[MATERIAL FOR THE TASK Boundary: Start]

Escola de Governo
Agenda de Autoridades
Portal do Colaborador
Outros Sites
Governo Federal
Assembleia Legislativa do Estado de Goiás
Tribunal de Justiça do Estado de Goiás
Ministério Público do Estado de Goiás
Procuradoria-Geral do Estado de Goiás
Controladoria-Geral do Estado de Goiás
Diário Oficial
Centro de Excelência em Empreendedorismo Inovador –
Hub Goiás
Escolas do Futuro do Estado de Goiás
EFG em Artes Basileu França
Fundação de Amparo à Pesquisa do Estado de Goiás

[MATERIAL FOR THE TASK Boundary: End]

- WHAT NEEDS TO BE DONE:
Nothing past the line containing "Diário Oficial" should be restated; transcribe the material exactly from its first line through that line.

- TASK RESPONSE:
Escola de Governo
Agenda de Autoridades
Portal do Colaborador
Outros Sites
Governo Federal
Assembleia Legislativa do Estado de Goiás
Tribunal de Justiça do Estado de Goiás
Ministério Público do Estado de Goiás
Procuradoria-Geral do Estado de Goiás
Controladoria-Geral do Estado de Goiás
Diário Oficial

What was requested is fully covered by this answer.